D.C. Think Tanks: Shadow Government in Plain Sight


Almost all the political buzz in Washington, D.C., revolves around the current president and Congress. But there is a shadow government that few know about, also said to be the city’smajor industry.

It’s the policy ideas industry, based in the over 400 think tanks in D.C. — the most of any city in the world. D.C. think tank budgets range from a few hundred thousand dollars to $80 million, making them a significant driver of D.C.’s economy, although many are nonprofits and may not pay full if any commercial property and income taxes.

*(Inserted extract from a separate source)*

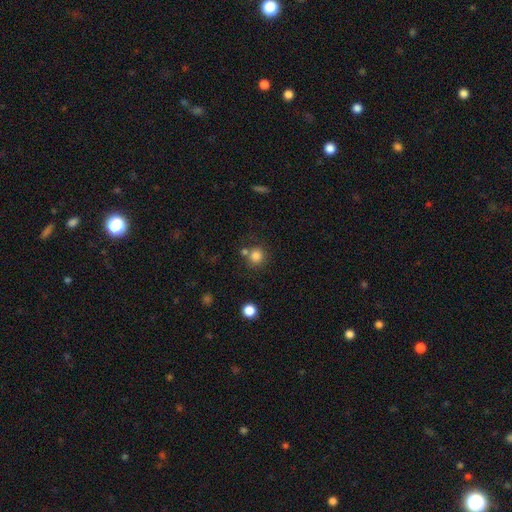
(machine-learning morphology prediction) Overall: smooth (82%). How rounded: round (91%). Merging: none (68%).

The think tank industry produces a constant stream of books, policy papers, reports, analyses and commentary on everything from health care to taxes, defense and immigration. Think tanks are homes to the top policy makers in America, who directly affect the way legislation and governmental policy are written and established.

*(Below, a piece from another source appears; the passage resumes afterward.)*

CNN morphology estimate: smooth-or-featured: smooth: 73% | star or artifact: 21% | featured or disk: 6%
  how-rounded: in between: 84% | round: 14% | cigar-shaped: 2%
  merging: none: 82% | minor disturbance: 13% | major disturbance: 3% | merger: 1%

This “shadow government” is hiding in plain sight.

While they are located especially on the Hill or in Georgetown, the 1700 block of Massachusetts Avenue, just off Dupont Circle, is known as Think Tank Ground Zero. Most of the major think tanks are located within a two-block radius of the Metro Red Line station.

D.C. residents and visitors readily can attend, often for free, most of the dozens of think tank panel discussions, briefings and lectures held every day — along with breakfasts, lunches, dinners, receptions and refreshments in between. They can even ask questions and get deliberated answers from the top policy makers in the world. Think tanks make D.C. a nirvana for wonks.

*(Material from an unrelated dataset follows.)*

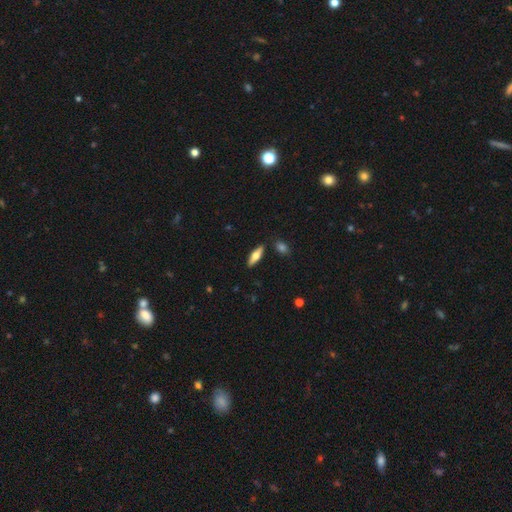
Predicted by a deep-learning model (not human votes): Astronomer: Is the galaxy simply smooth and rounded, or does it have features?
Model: smooth — 52% (runner-up: featured or disk, 42%).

Yet few Washingtonians, even news reporters, anchors, editors and producers, know about the vast spectrum of think tanks active in the city. Almost everyone has heard of the top one: the Brookings Institution, a block from Dupont Circle, with popular Washington Post pundit E.J. Dionne as one of its most acclaimed political experts. But where does it lie on the political spectrum? And what others balance it?

Dozens of think tank experts are interviewed and quoted every day in the mainstream media, but rarely are their think tank slants ever identified. Few people know where the experts are coming from, except by their appearance on politically-slanted news shows on Fox, MSNBC and, increasingly, CNN.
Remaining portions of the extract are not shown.